RIBA South Conservation Talk Heritage and Ecology: Bats

For the June RIBA South Conservation Group talk, we will hear from Paul Whitby about the legal protection of bats and their roost sites and the potential conflicts from the renovation, modification, or repair of historic buildings, that pose a legal liability risk for owners.

For the June RIBA South Conservation Group talk, we will hear from Paul Whitby about the legal protection of bats and their roost sites and the potential conflicts from the renovation, modification, or repair of historic buildings, that pose a legal liability risk for owners. Understanding protected species legislation, requirements for planning consent, and the timings for suitable surveys of properties for bat presence is required to help ensure that a project can run smoothly.

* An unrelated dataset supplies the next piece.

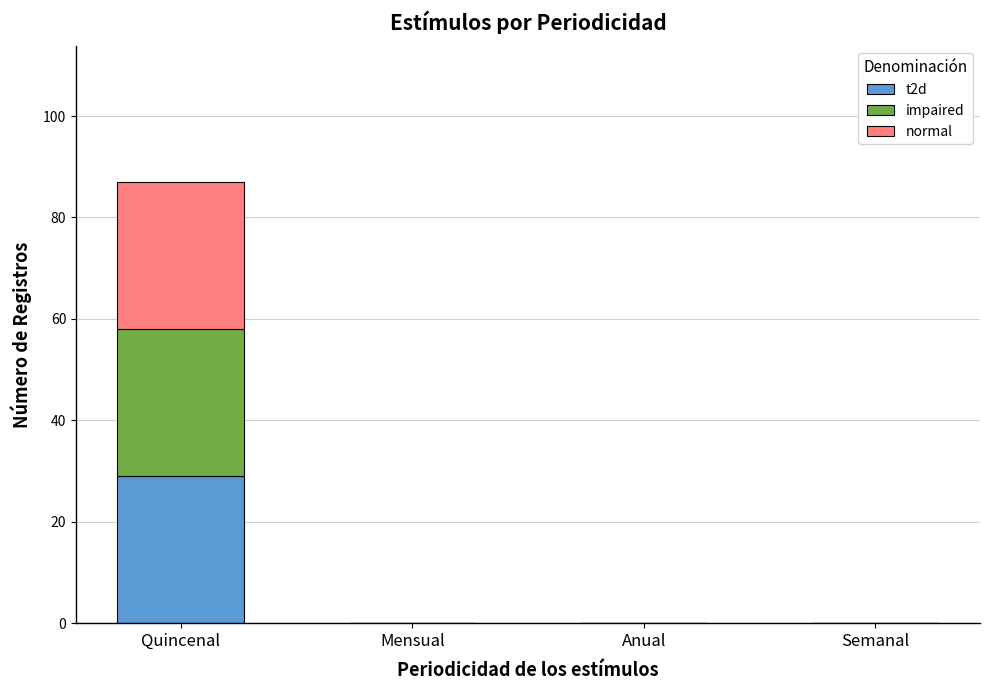

At which category is the sum across all series the highest?

Quincenal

By their nature, historic buildings tend to be more suitable for roosting bats due to their location (which is more typically rural) and the nature of older, more loose-fitting building materials, such as handmade clay tiles. Some bat roosts in historic buildings may have persisted for more than a century, in some cases several centuries.

We will look at examples of roost features that bats use and appropriate mitigation and compensation measures used to help ensure that bat conservation and historic buildings do not represent an excessive burdensome constraint, and indeed we will consider the positives that the presence of bats may have, and can provide to historic building owners and society.